Chart-based quiz items
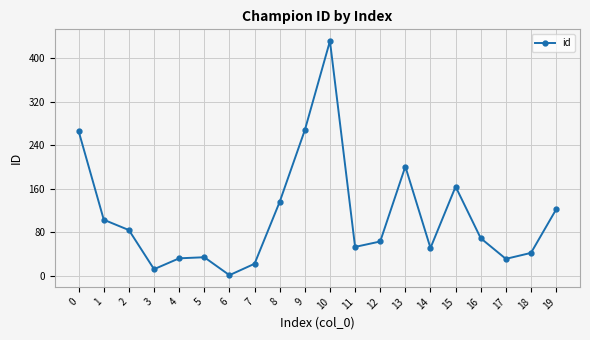

How many interior local valleys (lower than both neighbors) does the data have?

5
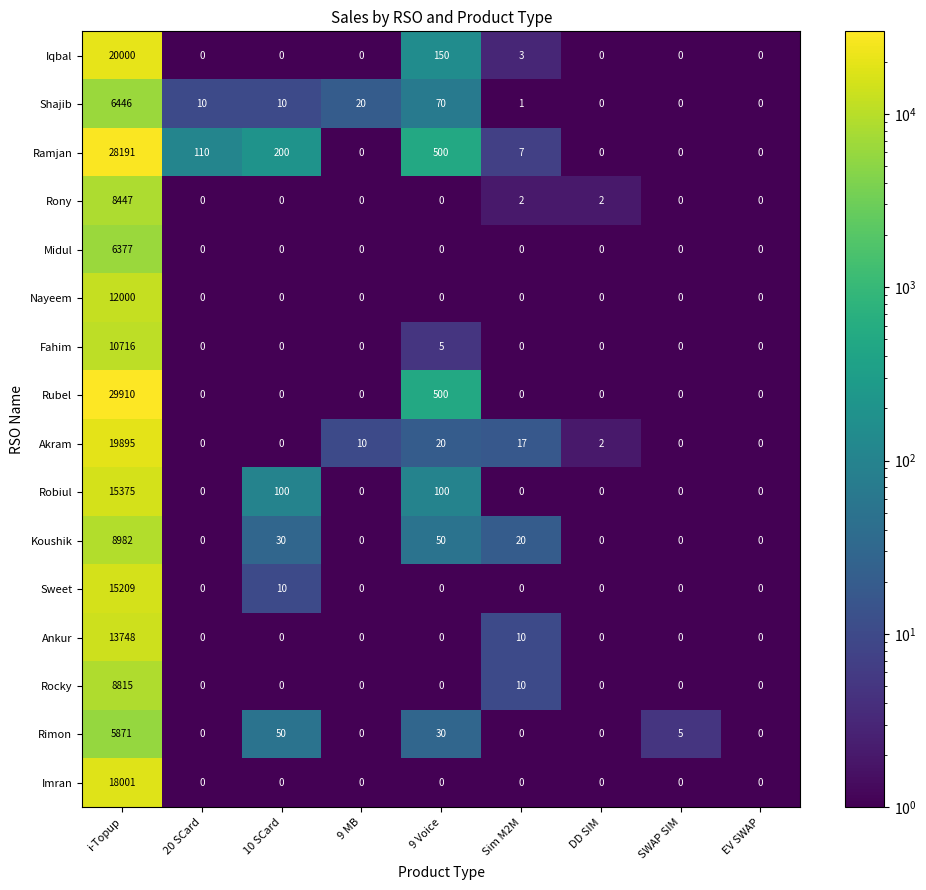

What is the sum of all Akram values?

19944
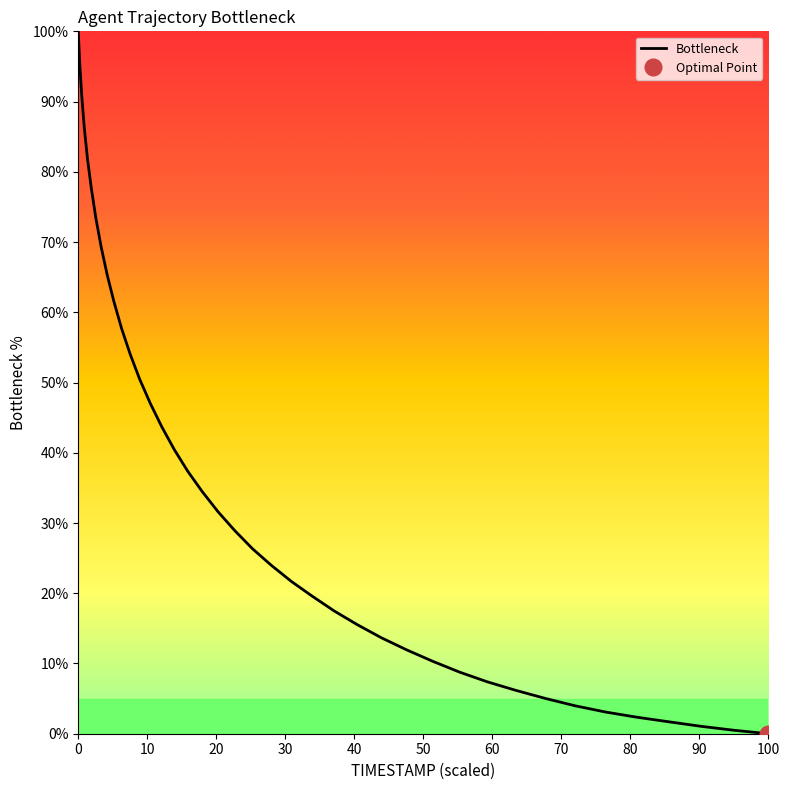

Is it true that the value at 22 is 56.3?

False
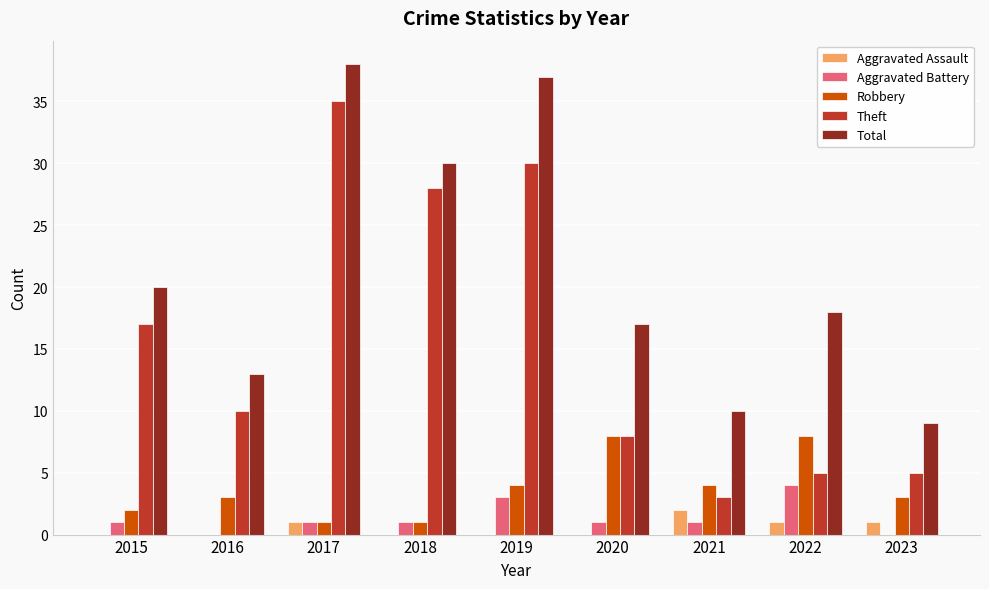

Is it true that Theft equals 30 at 2019?

True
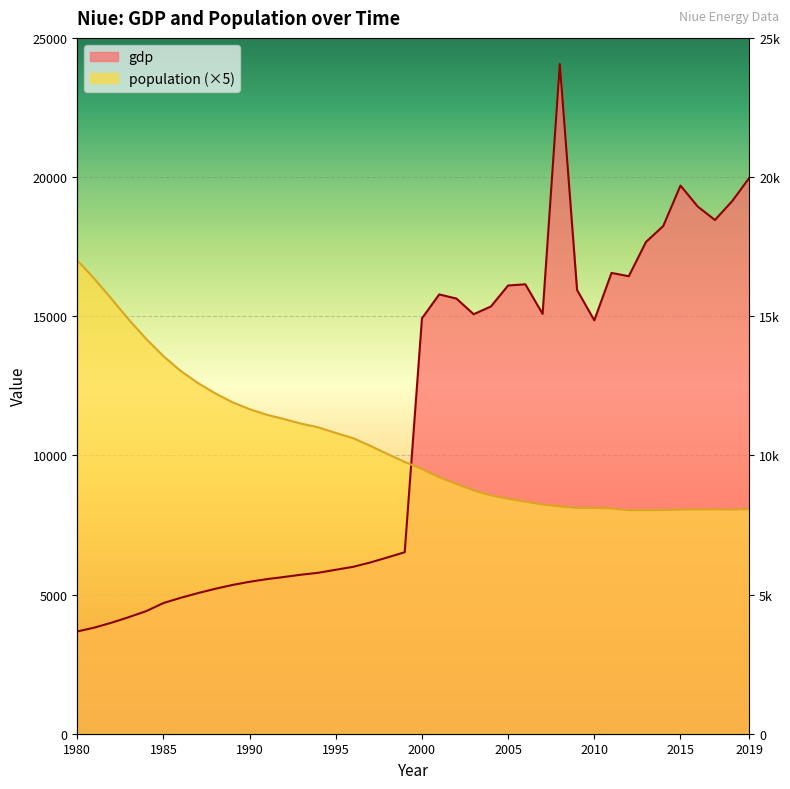

Which category has the lowest value in the population series?

2012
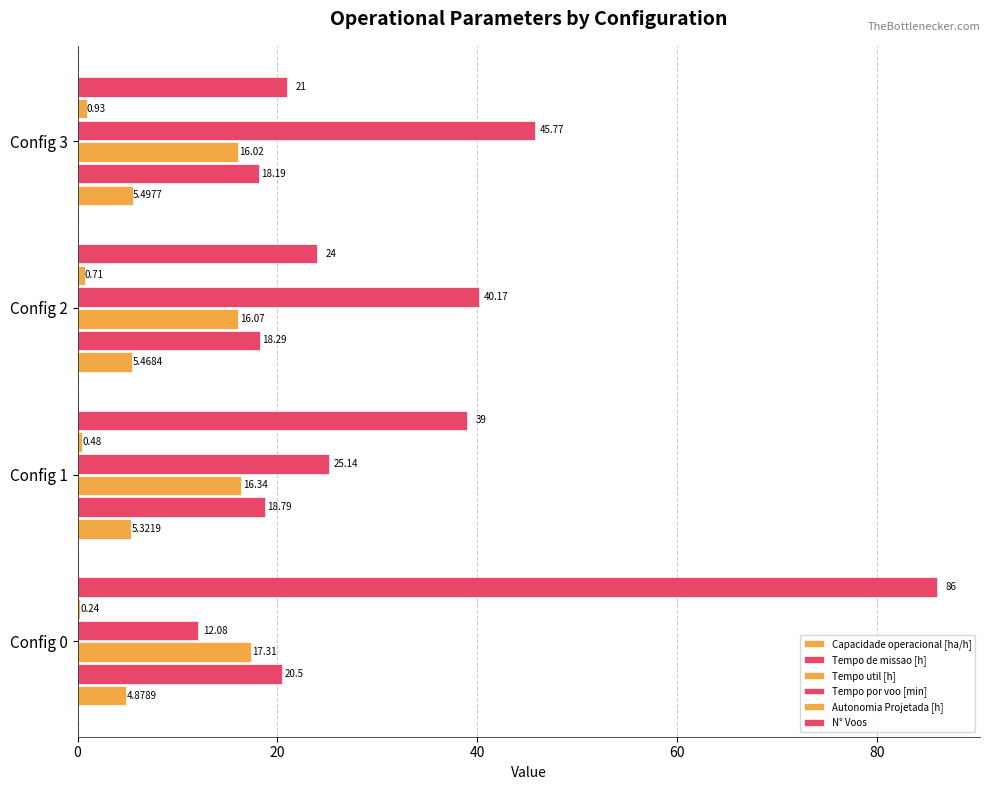

What is the value of the Tempo de missao [h] bar at the 4th from the left?

18.2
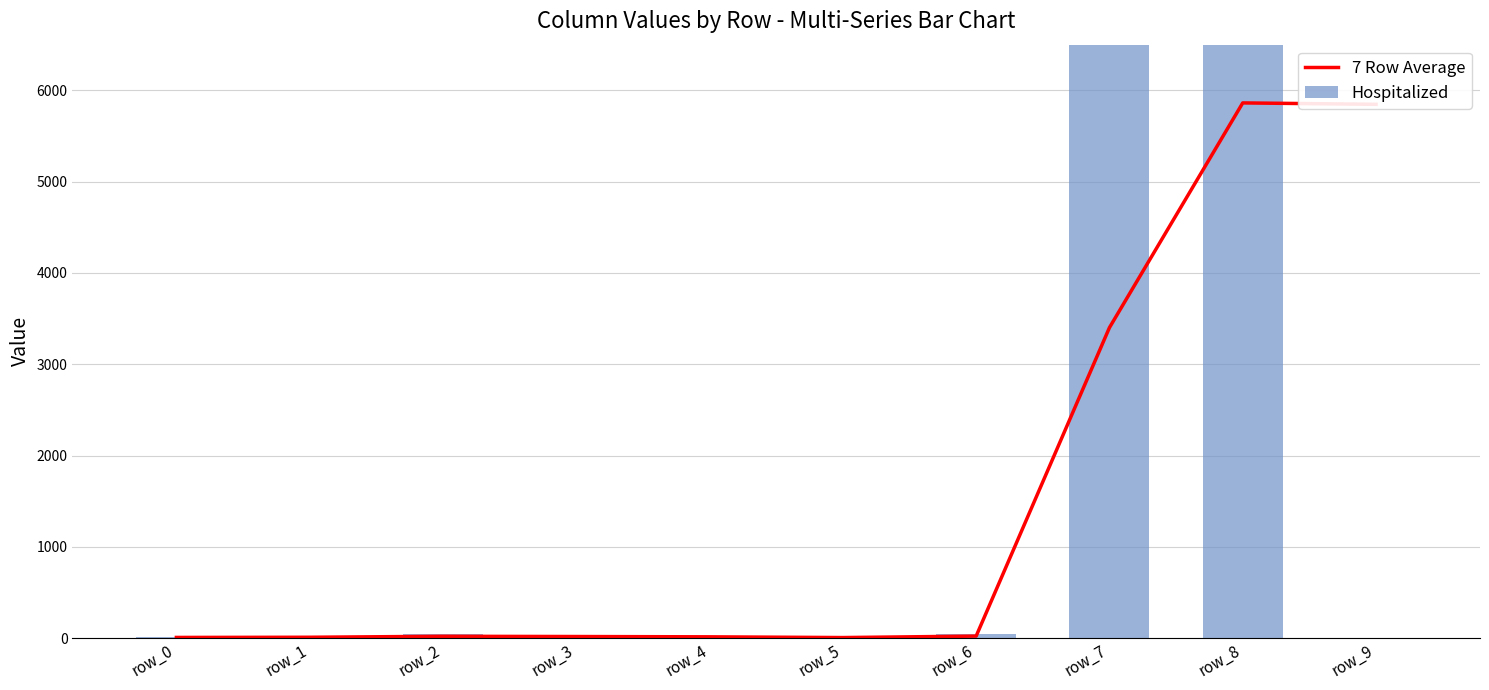

Read the 7 Row Average value at row_0.

8.0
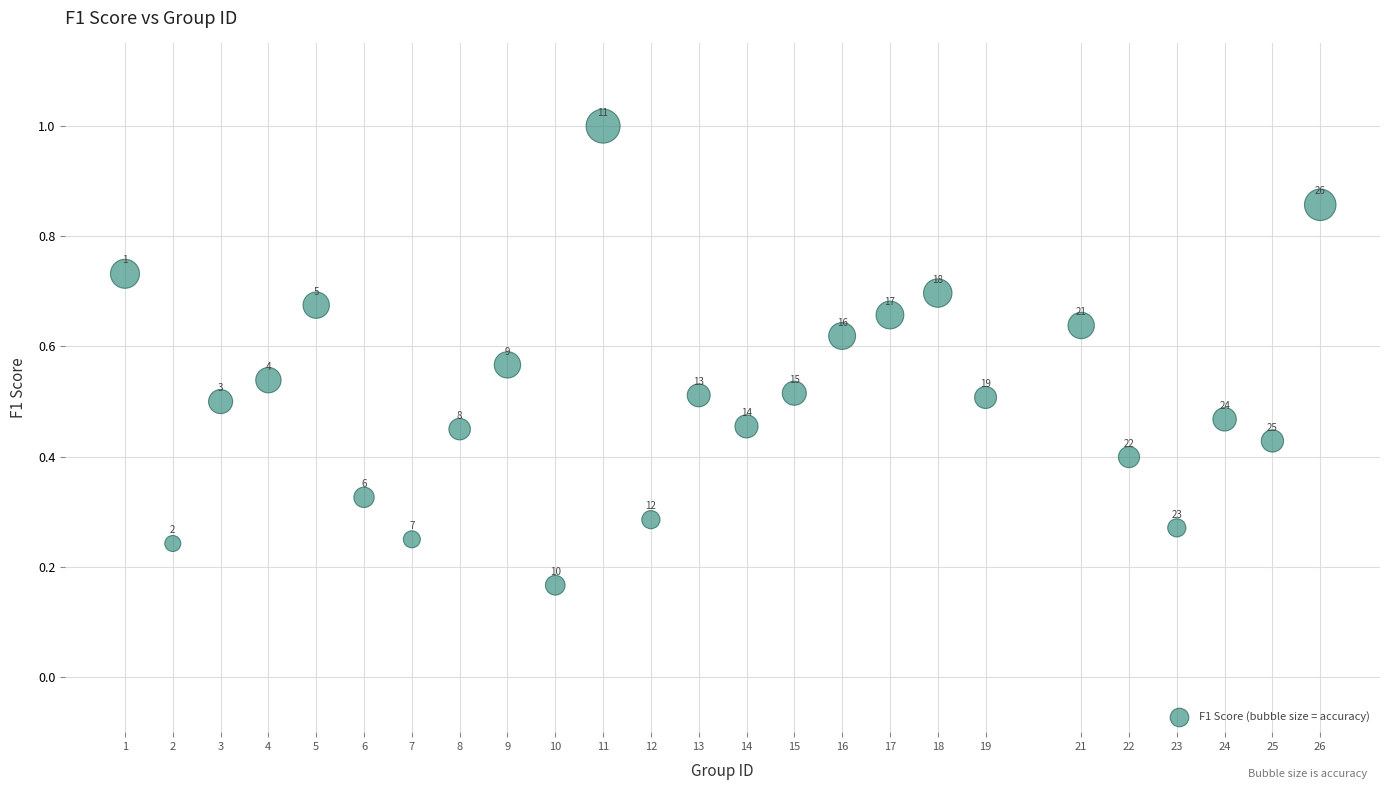

What is the range of X values (max minus min)?

25.0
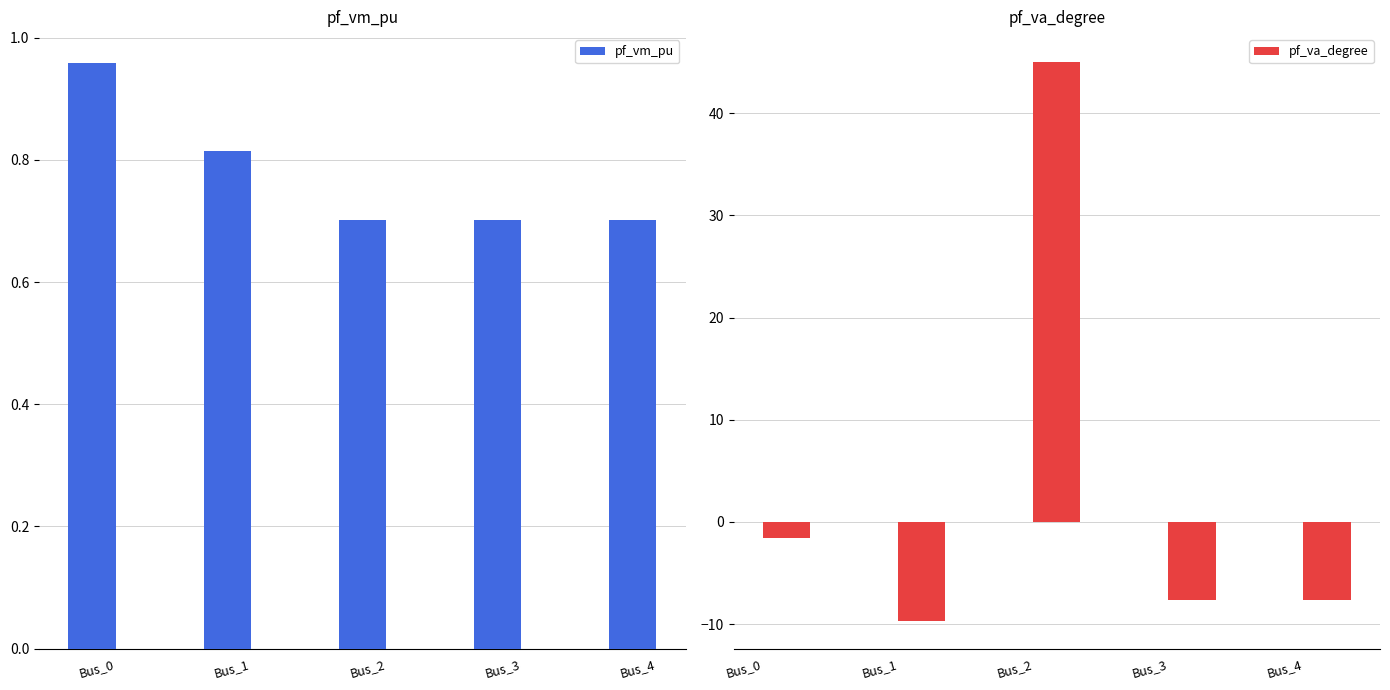

List the labels in order of pf_va_degree value, smallest first.

Bus_1, Bus_3, Bus_4, Bus_0, Bus_2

## EXERCISE
Substitute "Is it correct" for "Is it true" in the items between the line holding "What is the sum of all Akram values?" and the line holding "What is the range", inclusive. Reproduce only those lines with everything else unchanged, and leave the pictures out.

## SOLUTION BELOW
What is the sum of all Akram values?

19944

Is it correct that the value at 22 is 56.3?

False

Is it correct that Theft equals 30 at 2019?

True

Which category has the lowest value in the population series?

2012

What is the value of the Tempo de missao [h] bar at the 4th from the left?

18.2

Read the 7 Row Average value at row_0.

8.0

What is the range of X values (max minus min)?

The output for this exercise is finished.